Member of the Utah Senate from the 5th district
- In office 1995–2007
- Preceded by: Brent C. Richards
- Succeeded by: Karen Mayne

Personal details
- Born: September 16, 1945 Bingham Canyon, Utah, U.S.
- Died: November 25, 2007 (aged 62) West Valley City, Utah, U.S.
- Party: Democratic
- Spouse: Karen Mayne
- Occupation: President – AFL-CIO Utah
- Website: Personal Website

= Ed Mayne =

American politician (1945–2007)

Eddie Paul Mayne (September 16, 1945 – November 25, 2007) was an American politician from Utah. A Democrat, he was a member of the Utah State Senate, representing the state's 5th senate district in West Valley City.

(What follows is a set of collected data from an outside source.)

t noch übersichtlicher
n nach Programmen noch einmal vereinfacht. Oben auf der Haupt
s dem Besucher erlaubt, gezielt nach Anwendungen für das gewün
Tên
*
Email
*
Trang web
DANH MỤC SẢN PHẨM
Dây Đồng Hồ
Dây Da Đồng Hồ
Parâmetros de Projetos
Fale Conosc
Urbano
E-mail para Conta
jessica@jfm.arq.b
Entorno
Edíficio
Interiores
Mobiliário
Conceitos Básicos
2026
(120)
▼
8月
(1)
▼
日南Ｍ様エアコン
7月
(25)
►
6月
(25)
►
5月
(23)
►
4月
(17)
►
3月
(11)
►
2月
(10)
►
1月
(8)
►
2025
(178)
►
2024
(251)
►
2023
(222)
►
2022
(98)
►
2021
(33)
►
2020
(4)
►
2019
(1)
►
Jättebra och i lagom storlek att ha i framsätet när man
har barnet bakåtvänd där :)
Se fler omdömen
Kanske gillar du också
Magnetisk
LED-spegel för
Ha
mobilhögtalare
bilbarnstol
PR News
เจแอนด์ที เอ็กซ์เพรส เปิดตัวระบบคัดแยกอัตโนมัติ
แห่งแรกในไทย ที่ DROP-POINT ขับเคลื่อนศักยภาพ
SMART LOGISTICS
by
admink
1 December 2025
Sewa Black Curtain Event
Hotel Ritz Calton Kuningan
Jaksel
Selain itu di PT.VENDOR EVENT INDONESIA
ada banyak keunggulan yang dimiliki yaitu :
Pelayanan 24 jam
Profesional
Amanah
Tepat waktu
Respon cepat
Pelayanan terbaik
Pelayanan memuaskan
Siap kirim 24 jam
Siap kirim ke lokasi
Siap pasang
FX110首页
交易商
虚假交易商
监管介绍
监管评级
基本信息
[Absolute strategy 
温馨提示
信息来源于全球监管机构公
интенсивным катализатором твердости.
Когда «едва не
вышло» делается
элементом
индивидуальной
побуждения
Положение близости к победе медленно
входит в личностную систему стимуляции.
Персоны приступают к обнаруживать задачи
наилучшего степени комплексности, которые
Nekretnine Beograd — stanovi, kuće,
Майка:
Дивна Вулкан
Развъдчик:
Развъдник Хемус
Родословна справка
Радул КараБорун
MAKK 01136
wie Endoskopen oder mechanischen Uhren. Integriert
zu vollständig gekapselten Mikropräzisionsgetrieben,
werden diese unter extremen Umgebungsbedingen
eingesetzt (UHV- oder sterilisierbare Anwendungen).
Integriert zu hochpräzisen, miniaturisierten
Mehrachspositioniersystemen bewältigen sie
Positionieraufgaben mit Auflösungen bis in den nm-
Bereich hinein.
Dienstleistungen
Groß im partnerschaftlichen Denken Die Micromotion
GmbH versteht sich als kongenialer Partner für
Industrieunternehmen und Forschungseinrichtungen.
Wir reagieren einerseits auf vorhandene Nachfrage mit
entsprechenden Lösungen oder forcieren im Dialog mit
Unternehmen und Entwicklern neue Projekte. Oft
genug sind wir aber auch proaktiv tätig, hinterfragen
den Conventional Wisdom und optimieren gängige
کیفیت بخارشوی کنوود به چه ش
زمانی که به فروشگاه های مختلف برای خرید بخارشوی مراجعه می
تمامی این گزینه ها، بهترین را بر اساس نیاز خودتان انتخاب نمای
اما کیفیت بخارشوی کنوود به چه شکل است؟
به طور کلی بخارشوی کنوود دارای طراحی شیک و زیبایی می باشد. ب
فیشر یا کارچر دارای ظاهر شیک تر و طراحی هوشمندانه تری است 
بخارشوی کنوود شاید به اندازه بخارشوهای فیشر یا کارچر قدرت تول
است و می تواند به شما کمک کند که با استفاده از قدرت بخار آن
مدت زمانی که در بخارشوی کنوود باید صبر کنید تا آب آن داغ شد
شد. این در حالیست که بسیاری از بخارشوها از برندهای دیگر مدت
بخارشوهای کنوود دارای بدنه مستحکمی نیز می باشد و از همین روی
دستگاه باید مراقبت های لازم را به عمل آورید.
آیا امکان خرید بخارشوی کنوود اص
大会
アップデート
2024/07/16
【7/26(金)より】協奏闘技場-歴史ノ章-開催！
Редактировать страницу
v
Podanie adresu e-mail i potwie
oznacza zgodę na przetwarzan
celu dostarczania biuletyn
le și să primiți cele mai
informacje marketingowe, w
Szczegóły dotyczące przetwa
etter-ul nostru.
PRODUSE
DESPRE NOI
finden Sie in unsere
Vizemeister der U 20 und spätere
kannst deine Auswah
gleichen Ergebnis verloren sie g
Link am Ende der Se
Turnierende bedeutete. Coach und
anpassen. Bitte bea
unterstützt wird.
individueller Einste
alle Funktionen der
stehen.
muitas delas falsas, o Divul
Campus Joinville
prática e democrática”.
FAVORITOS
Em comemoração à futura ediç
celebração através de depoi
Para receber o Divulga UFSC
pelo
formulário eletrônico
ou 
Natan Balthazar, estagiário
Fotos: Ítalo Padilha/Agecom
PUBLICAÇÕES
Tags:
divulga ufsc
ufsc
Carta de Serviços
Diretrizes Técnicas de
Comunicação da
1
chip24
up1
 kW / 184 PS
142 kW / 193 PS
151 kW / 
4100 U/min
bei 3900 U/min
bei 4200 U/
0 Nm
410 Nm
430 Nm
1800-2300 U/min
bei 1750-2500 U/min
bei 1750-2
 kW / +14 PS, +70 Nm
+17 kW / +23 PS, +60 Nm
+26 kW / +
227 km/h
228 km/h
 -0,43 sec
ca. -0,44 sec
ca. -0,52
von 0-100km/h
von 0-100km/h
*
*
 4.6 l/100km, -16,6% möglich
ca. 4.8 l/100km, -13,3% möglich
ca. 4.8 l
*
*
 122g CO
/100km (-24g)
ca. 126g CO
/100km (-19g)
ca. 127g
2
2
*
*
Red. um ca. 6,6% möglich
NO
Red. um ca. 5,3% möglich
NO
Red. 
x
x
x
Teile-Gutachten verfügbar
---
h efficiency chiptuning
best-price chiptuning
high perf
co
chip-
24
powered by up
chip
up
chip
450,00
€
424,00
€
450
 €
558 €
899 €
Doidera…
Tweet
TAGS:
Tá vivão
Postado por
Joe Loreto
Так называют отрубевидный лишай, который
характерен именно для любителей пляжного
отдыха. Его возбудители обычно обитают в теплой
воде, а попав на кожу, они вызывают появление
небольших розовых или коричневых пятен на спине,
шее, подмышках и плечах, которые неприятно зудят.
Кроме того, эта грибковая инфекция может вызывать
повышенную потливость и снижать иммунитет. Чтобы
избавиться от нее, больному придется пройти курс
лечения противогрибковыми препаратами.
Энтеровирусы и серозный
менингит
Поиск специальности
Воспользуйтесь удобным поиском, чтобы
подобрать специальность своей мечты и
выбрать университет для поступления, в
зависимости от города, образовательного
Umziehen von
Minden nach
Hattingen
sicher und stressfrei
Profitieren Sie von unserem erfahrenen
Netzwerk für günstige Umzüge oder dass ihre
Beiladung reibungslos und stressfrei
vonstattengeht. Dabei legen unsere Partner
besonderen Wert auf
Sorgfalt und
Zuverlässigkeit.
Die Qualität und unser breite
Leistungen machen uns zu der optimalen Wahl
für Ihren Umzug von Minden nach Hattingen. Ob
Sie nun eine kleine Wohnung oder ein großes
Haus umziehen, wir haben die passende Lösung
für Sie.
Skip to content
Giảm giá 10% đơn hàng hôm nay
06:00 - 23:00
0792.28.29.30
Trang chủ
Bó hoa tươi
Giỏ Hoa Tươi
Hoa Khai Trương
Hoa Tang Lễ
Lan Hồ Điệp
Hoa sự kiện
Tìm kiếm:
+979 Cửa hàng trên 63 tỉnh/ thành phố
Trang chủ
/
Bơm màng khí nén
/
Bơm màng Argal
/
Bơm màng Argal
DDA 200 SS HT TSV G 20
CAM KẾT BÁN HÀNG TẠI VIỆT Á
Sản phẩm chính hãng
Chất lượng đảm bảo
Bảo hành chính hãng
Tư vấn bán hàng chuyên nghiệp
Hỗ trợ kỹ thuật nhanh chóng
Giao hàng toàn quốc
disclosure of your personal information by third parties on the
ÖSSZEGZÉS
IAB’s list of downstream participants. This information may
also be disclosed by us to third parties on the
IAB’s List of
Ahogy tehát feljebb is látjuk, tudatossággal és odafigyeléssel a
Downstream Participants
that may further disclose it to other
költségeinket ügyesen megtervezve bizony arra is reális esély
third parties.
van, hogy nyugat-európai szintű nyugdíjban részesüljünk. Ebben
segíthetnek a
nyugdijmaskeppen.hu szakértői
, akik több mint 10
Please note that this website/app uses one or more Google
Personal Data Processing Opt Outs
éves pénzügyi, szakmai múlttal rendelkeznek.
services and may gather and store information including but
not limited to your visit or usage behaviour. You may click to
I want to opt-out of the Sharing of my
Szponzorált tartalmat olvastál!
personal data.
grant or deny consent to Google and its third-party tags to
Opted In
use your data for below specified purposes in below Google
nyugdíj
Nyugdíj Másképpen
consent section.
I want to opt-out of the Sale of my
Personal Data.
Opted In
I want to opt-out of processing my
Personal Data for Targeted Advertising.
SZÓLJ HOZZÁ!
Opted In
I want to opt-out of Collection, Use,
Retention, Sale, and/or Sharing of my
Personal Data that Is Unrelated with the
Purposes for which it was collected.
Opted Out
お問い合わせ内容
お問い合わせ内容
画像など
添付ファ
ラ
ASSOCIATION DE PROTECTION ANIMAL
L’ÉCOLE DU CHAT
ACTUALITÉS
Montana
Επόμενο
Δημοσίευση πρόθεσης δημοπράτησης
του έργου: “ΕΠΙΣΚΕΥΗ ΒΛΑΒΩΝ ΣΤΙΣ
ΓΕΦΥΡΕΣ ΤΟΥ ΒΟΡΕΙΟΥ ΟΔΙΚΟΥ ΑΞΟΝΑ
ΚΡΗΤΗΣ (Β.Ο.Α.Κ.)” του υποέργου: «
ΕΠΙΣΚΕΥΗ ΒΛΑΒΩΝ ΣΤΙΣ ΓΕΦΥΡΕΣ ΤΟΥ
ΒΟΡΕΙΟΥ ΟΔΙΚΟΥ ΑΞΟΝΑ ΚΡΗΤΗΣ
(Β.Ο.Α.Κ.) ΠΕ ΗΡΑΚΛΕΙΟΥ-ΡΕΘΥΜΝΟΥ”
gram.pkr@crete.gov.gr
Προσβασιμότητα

== Early life and education ==

Mayne studied at Snow College and the University of Utah. He worked for Kennecott Utah Copper in the Bingham Canyon Mine after his first year in college.

== Labor leader ==

In 1977, at age 31, he became the youngest person to win election to the state presidency of the AFL-CIO, a position he held until his death.

== Politics ==

Mayne was first elected to the Utah State Senate in 1994. He rose to the position of Assistant Minority Whip.

== Death and tributes ==

Mayne was diagnosed with lung cancer in the spring of 2007, and died on November 25, 2007, at his home.

On September 19, 2008, the Hunter High School football stadium, in West Valley City, Utah, was named 'Ed Mayne Stadium' for his support in getting funding for stadium lights as well as for other athletics in the school.